Factors in Virulence Expression and Their Role in Periodontal Disease Pathogenesis

Abstract

The classic progression of the development of periodontitis with its associated formation of an inflammatory lesion is characterized by a highly reproducible microbiological progression of a Gram-positive microbiota to a highly pathogenic Gram-negative one. While this Gram-negative microbiota is estimated to consist of at least 300 different microbial species, it appears to consist of a very limited number of microbial species that are involved in the destruction of periodontal diseases. Among these "putative periodontopathic species" are members of the genera Porphyromonas, Bacteroides, Fusobacterium, Wolinella, Actinobacillus, Capnocytophaga, and Eikenella. While members of the genera Actinomyces and Streptococcus may not be directly involved in the microbial progression, these species do appear to be essential to the construction of the network of microbial species that comprise both the subgingival plaque matrix. The temporal fluctuation (emergence/disappearance) of members of this microbiota from the developing lesion appears to depend upon the physical interaction of the periodontal pocket inhabitants, as well as the utilization of the metabolic end-products of the respective species intimately involved in the disease progression. A concerted action of the end-products of prokaryotic metabolism and the destruction of host tissues through the action of a large number of excreted proteolytic enzymes from several of these periodontopathogens contribute directly to the periodontal disease process.
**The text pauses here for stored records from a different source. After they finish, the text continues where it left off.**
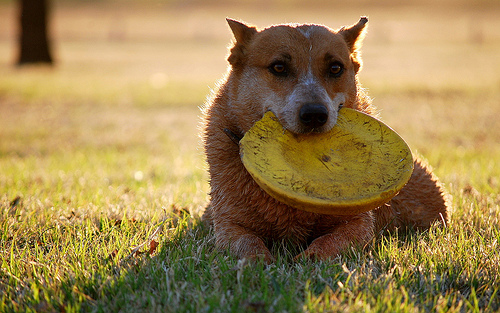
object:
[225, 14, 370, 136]
head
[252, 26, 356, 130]
face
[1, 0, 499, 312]
grass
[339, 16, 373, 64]
ear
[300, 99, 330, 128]
nose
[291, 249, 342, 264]
paws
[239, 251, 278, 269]
paws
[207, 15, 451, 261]
brown dog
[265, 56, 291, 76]
eye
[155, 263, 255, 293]
shadow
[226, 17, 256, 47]
ear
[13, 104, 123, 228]
yellow grass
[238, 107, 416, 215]
frisbee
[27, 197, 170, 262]
grass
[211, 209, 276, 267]
leg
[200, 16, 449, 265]
dog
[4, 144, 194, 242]
green grass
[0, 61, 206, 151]
brown grass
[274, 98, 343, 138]
dog's mouth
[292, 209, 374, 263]
leg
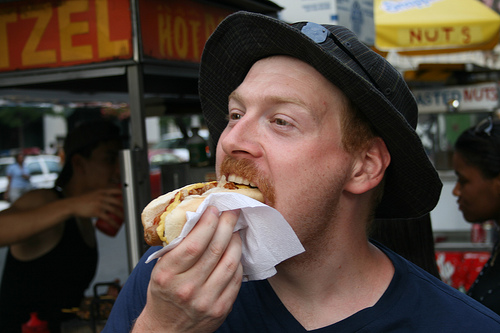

Important to the role of these prokaryotes in attacking the host is the ability of several of them to directly attack host tissues by proteolytic digestion, as well as their ability to elaborate large amounts and types of "virulence factors" - LPS, outer membrane proteins, and vesicles, toxins, enzymes, which act both directly and indirectly through the activation of a variety of macromolecules that themselves are destructive to the host. The elaboration of several of these virulence factors appears to be closely regulated by the expression of host factors (i.e., hemin) that appear in several in vivo animal models of pathogenesis to control the virulence of the specific microbial species. Recent studies in a number of laboratories involved in studies of both oral and nonoral diseases indicate that those observations relevant to pathogenesis and virulence in in vitro models may have little if any applicability to that which occurs in vivo.